Re: cdebconf-entropy plugin: usage, templates and strings
Hey Jérémy,
On Thu, Mar 06, 2008 at 01:44:45PM +0100, Jérémy Bobbio wrote:
> The first plugin to be written, obviously, is the graphical sibling to
> the plugin gathering entropy, used in partman-crypto. The code for this
> plugin was actually written while working on the rest of the GTK+
> frontend [1] but as yet to be integrated properly.
>
> [1] http://people.debian.org/~lunar/fe_gtk-plugin-entropy.c
Thanks for your work on this!
The implementation looks fine from a quick glance. Please
feel free to add integrate it into cdebconf-entropy when
you are happy with it.
> I think it would make more sense to make a single question type, for
> both frontend, named "entropy", and to have a single question template
> in partman-crypto and a single code path handling both frontends.
Agreed.
> I thought about using the newly introduced debconf directives, but I
> might just wanna play with a new toy here. So I really want to know
> other advices before hacking… Here is the proposed implementation,
> though:
>
> Using directives would make the previous template look like:
>
> _Description: ${!ENTROPY_SHORT_TITLE}
> The encryption key for ${DEVICE} is now being created.
> .
> ${!ENTROPY_GENERATE_MORE}
>
> A new text template would be introduced in each plugin built by
> cdebconf-entropy. Its short description would be used for
> ENTROPY_SHORT_TITLE and ENTROPY_GENERATE_MORE would be its extended
> description.
The approach sounds fine.
I'm not familiar with the new debconf directive mechanism.
Is there any documentation I could look at?

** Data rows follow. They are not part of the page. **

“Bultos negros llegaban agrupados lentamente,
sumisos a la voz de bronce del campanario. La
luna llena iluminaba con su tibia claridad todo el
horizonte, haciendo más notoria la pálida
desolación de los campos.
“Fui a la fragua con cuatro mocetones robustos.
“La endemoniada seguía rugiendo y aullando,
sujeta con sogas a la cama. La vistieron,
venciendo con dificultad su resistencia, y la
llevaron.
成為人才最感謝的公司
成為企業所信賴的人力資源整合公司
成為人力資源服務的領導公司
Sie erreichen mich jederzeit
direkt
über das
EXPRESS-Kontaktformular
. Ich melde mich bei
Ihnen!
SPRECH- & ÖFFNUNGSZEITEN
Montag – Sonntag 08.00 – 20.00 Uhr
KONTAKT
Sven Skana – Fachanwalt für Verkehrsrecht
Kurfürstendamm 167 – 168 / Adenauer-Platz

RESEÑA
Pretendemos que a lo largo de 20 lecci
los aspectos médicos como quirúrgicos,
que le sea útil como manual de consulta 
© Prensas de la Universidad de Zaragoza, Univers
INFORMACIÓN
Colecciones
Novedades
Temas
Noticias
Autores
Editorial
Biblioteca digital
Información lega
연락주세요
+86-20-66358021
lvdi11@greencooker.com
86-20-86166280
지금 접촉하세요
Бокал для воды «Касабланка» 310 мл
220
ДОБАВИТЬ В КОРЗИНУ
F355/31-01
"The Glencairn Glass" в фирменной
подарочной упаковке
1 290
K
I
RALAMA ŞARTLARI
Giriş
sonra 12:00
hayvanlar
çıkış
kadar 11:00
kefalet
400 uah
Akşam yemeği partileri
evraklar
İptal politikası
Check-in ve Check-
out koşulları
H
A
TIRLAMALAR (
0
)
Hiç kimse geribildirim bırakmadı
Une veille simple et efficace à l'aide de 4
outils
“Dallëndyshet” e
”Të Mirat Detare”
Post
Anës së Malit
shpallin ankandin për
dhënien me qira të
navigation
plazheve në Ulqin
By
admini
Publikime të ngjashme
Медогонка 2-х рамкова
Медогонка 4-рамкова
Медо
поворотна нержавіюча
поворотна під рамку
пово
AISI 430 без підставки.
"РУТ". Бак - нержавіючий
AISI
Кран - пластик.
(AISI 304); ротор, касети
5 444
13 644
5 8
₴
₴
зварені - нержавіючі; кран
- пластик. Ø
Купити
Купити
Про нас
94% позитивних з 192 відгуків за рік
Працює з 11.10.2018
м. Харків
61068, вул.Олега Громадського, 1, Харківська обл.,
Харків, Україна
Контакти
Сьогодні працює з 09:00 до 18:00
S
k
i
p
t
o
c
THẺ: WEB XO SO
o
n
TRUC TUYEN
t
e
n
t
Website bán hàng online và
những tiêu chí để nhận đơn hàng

Any pointers
would be appreciated. :-)
If directives weren't available, I would probably have
gone for a similar but slightly diffent solution - we could
have partman-crypto provide a description fragment
_Description: The encryption key for ${DEVICE} is now being created.
The different 'entropy' type frontend plugins would take
the fragment and integrate it with the appropriate frontend-
specific text to form a complete dialog.
IOW, if directives are a good fit for this use, I see no
reason to not go ahead with the proposal you outlined.